→ **SET EXERCISE**
Put the part that opens with the line containing "Rendered at 1654 by 931 pixels." and closes with the line containing "title Liability –" into a JSON list of strings, one string per line, with blank lines left out.
— begin RECORDS SHOWN —
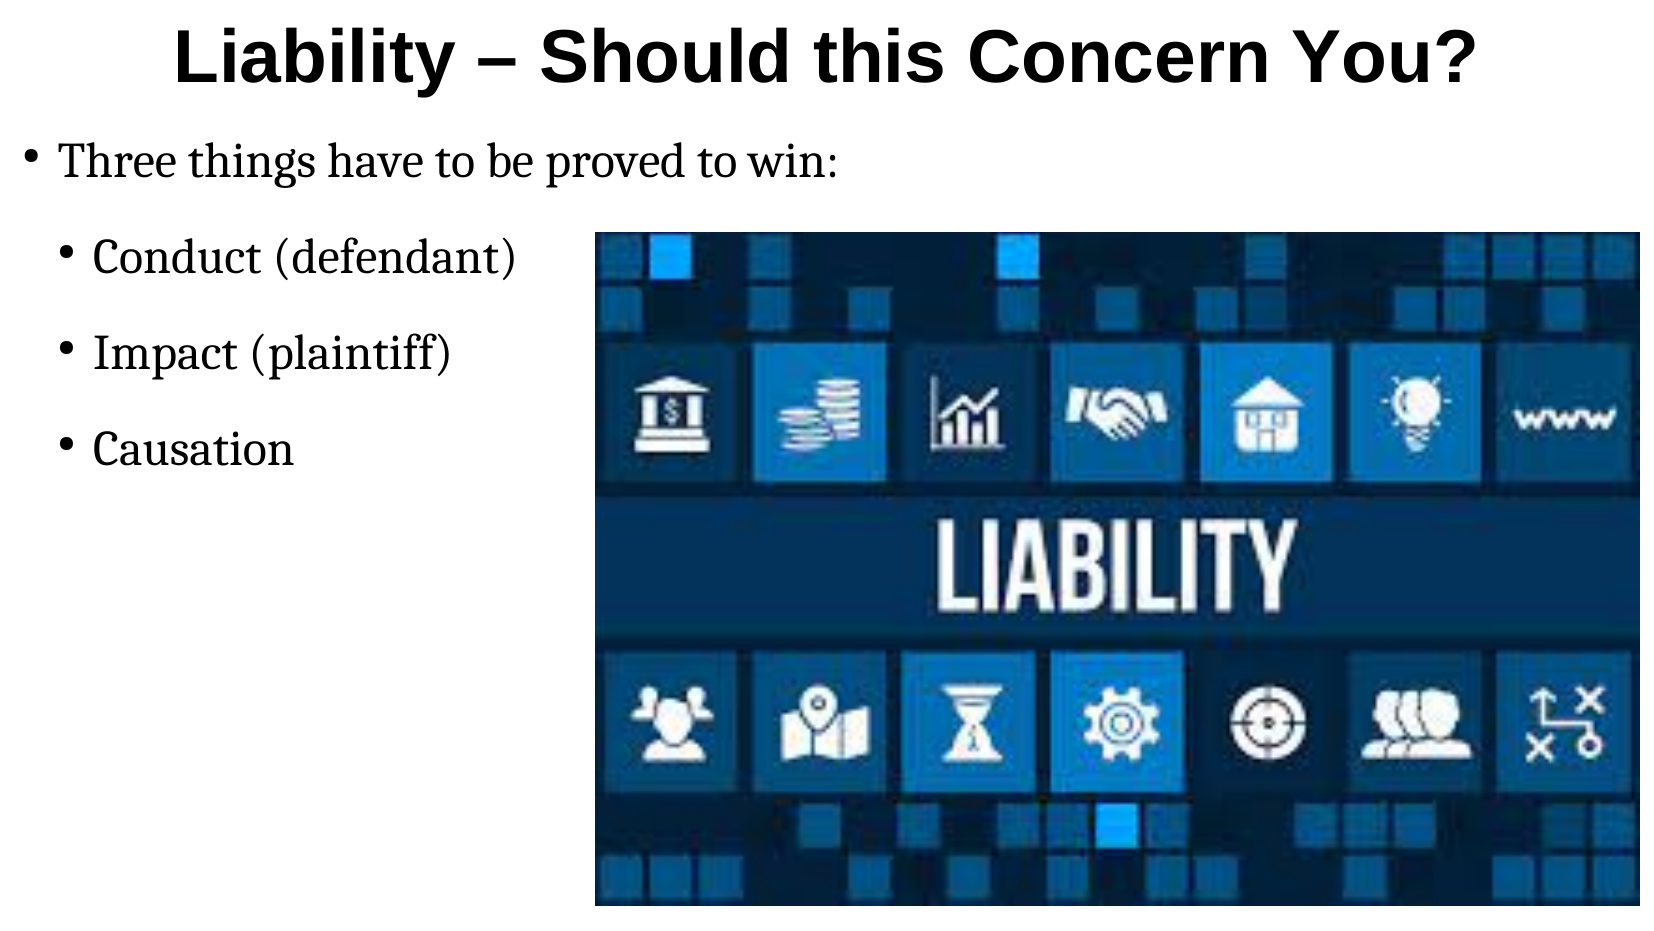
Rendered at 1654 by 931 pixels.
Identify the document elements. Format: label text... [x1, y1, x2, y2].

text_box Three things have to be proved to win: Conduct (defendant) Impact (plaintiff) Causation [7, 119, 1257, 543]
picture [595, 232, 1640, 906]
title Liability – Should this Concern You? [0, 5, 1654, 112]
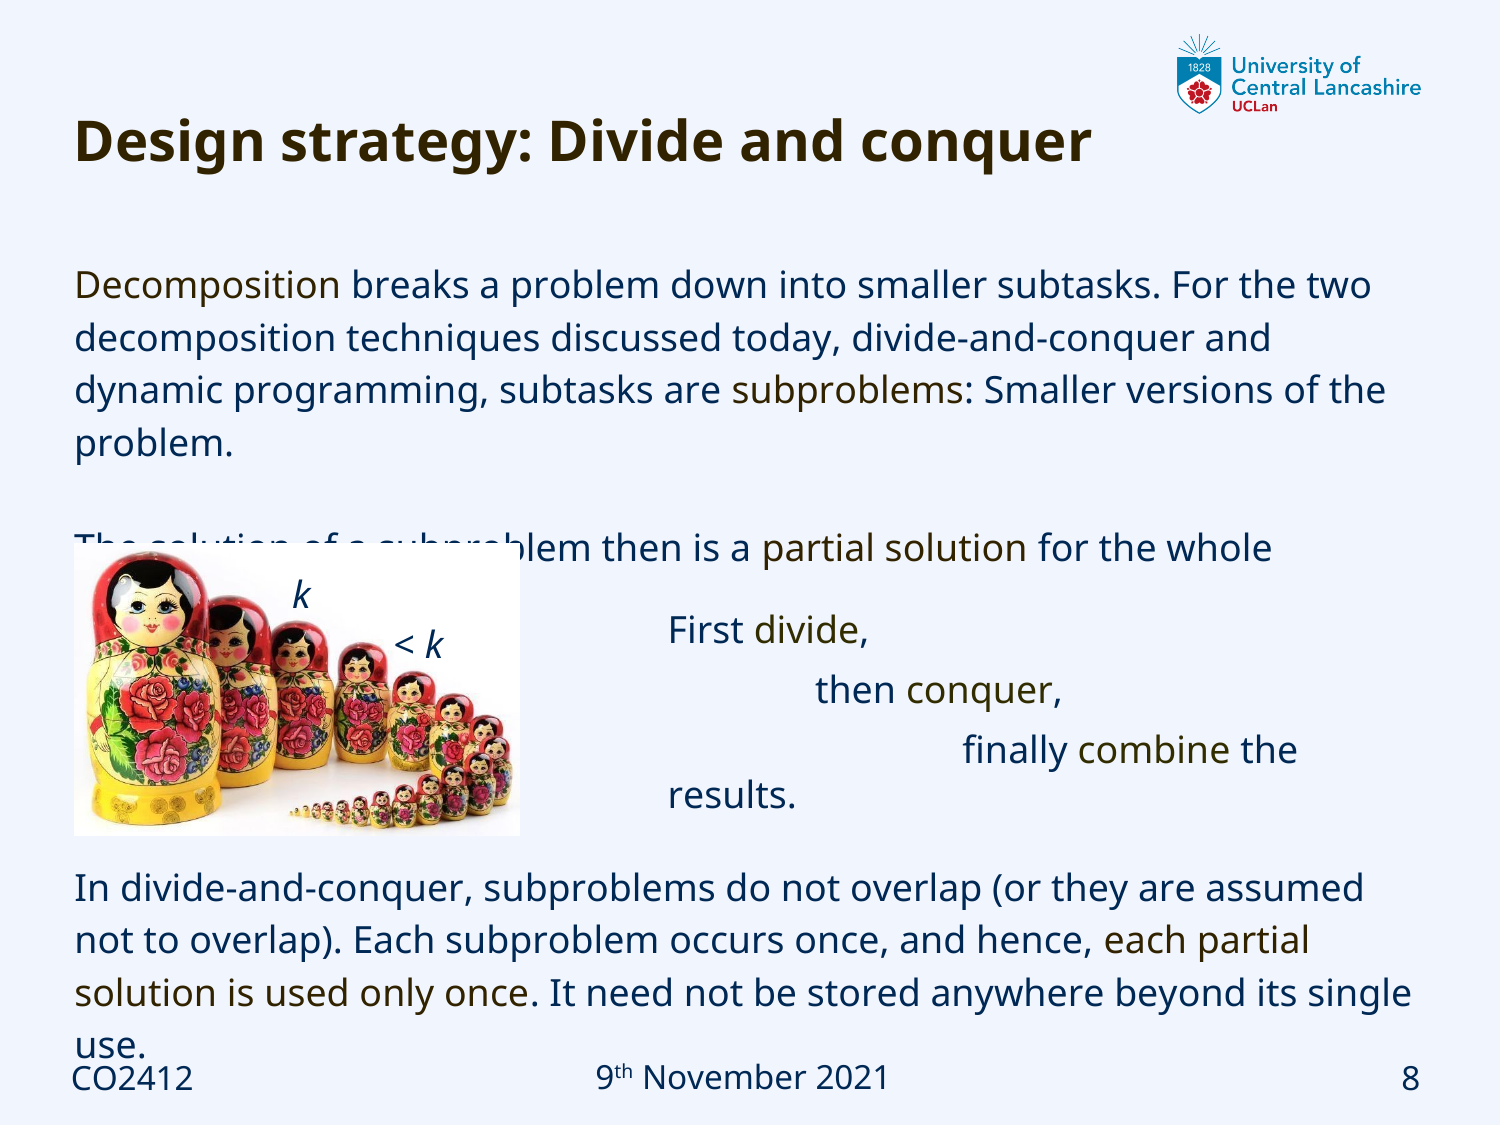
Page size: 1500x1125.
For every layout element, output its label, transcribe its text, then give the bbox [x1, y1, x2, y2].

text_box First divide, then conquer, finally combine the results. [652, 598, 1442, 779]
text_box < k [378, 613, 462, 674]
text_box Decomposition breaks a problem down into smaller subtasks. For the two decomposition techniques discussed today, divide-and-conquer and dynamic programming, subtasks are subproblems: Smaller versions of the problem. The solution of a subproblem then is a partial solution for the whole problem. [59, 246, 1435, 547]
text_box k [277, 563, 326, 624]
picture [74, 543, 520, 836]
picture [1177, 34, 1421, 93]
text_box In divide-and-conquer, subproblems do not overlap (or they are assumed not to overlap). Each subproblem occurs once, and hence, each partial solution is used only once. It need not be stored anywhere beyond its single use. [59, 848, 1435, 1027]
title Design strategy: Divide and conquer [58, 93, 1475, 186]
— end RECORDS SHOWN —
— begin RECORDS SHOWN —
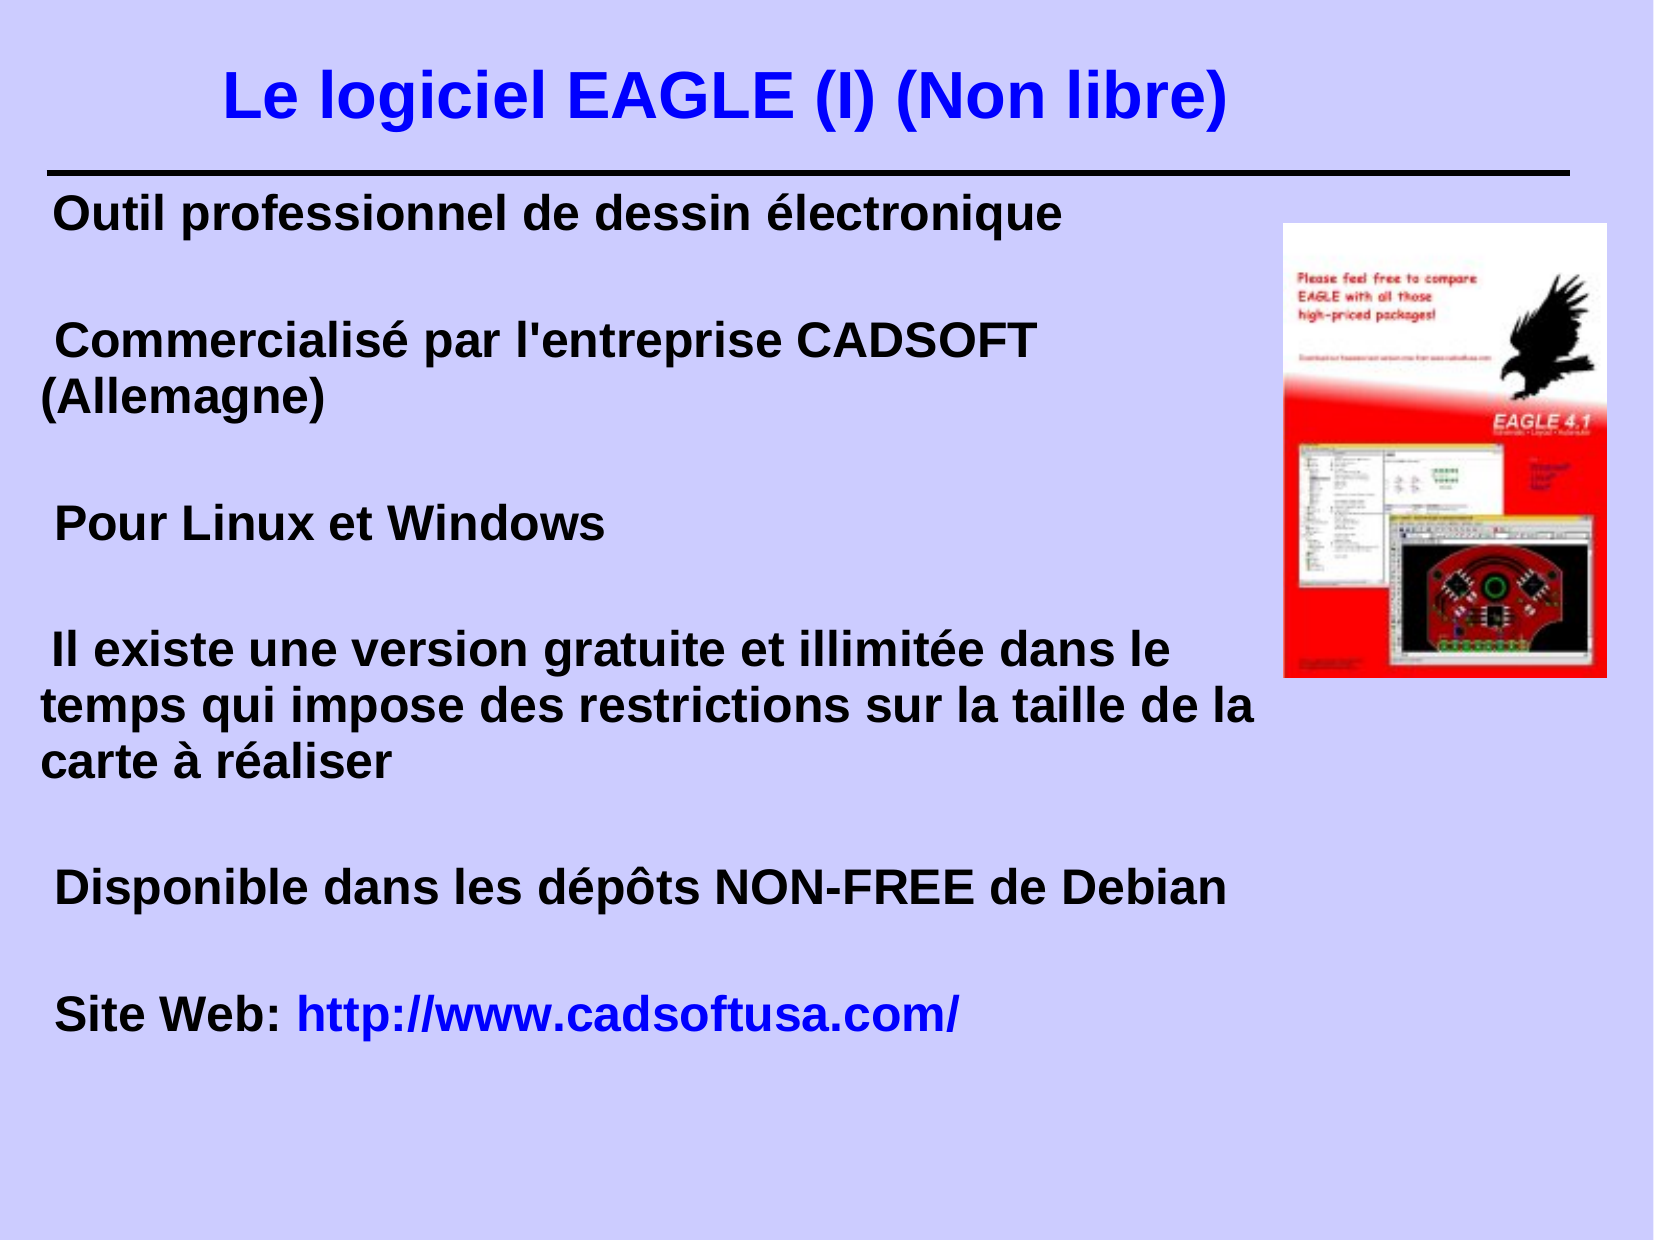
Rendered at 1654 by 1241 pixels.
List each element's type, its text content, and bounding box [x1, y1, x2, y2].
— end RECORDS SHOWN —
— begin RECORDS SHOWN —
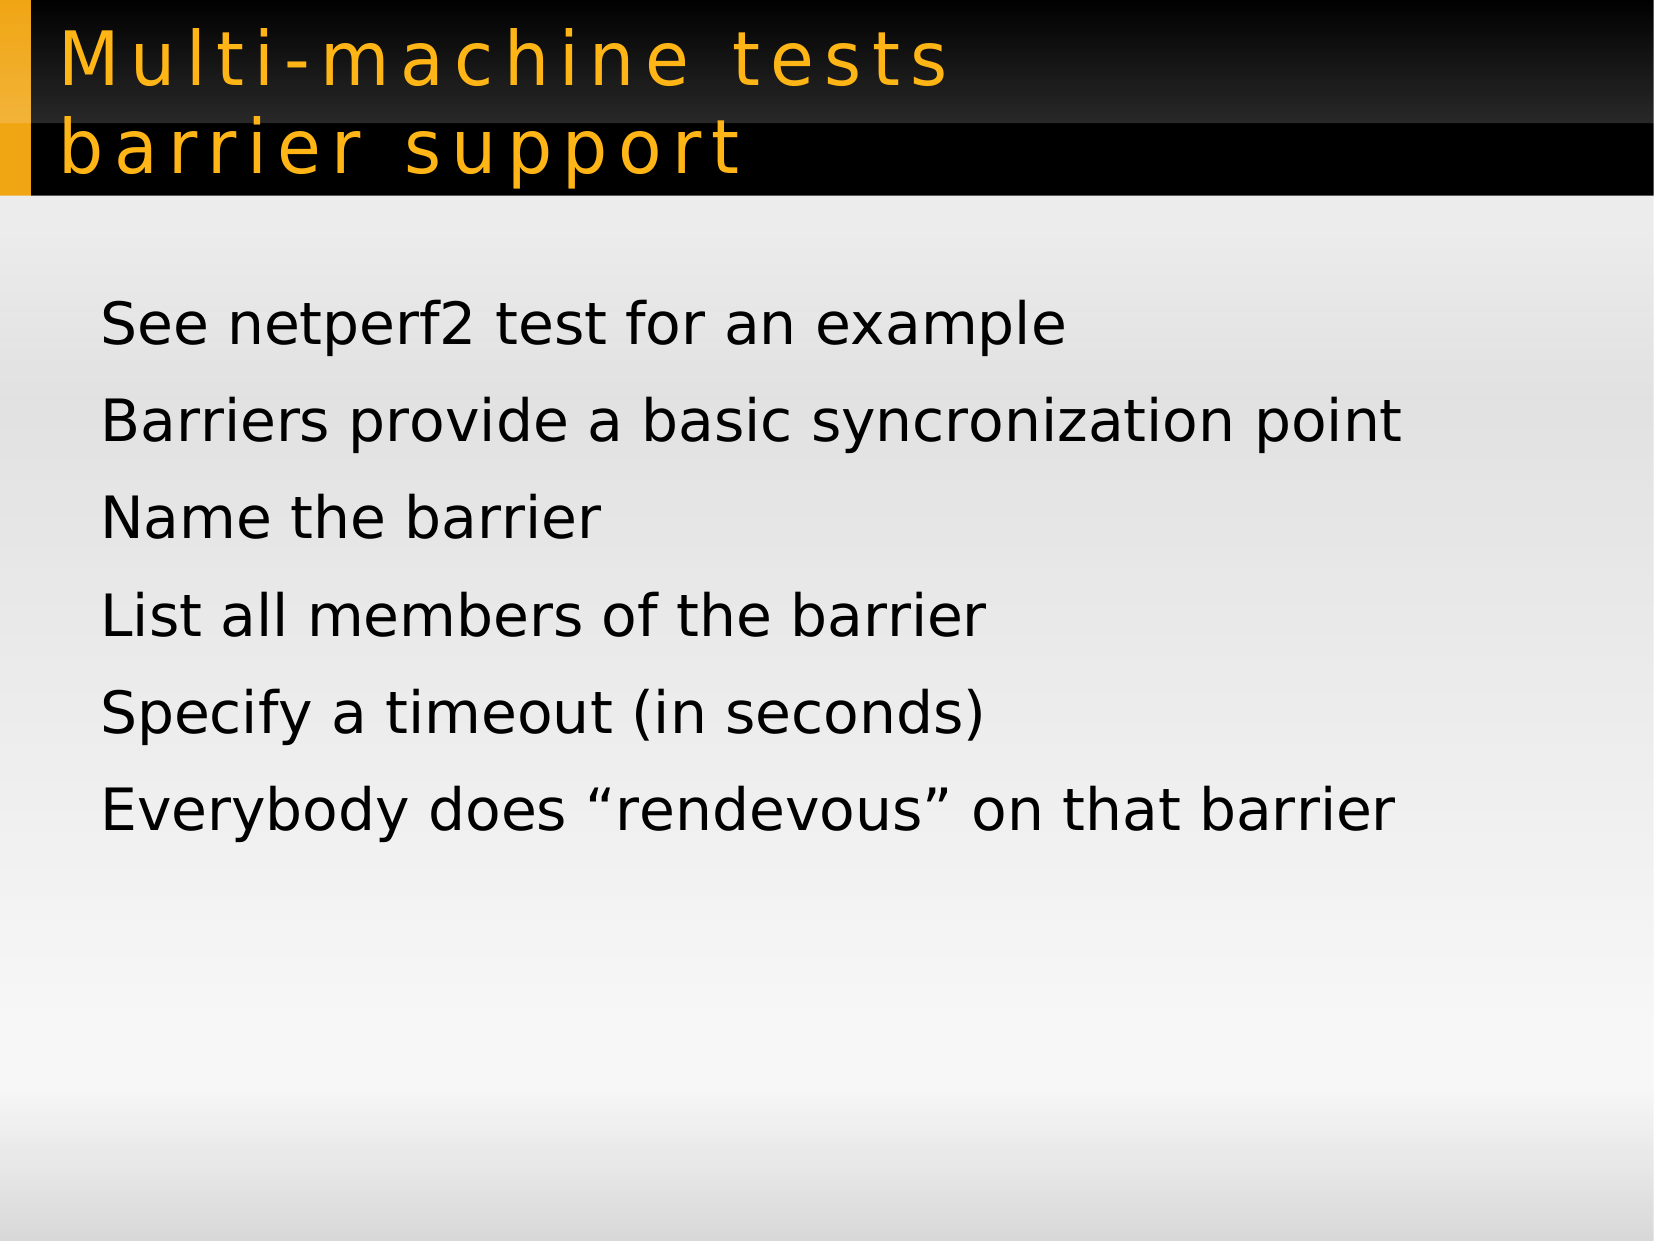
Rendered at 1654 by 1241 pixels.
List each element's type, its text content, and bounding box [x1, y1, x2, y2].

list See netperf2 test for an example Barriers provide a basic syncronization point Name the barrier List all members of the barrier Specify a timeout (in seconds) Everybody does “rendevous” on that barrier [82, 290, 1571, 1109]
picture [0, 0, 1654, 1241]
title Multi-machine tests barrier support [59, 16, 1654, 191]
— end RECORDS SHOWN —
→ **ANSWER TO THIS EXERCISE**
[
  "Rendered at 1654 by 931 pixels.",
  "Identify the document elements. Format: label text... [x1, y1, x2, y2].",
  "text_box Three things have to be proved to win: Conduct (defendant) Impact (plaintiff) Causation [7, 119, 1257, 543]",
  "picture [595, 232, 1640, 906]",
  "title Liability – Should this Concern You? [0, 5, 1654, 112]"
]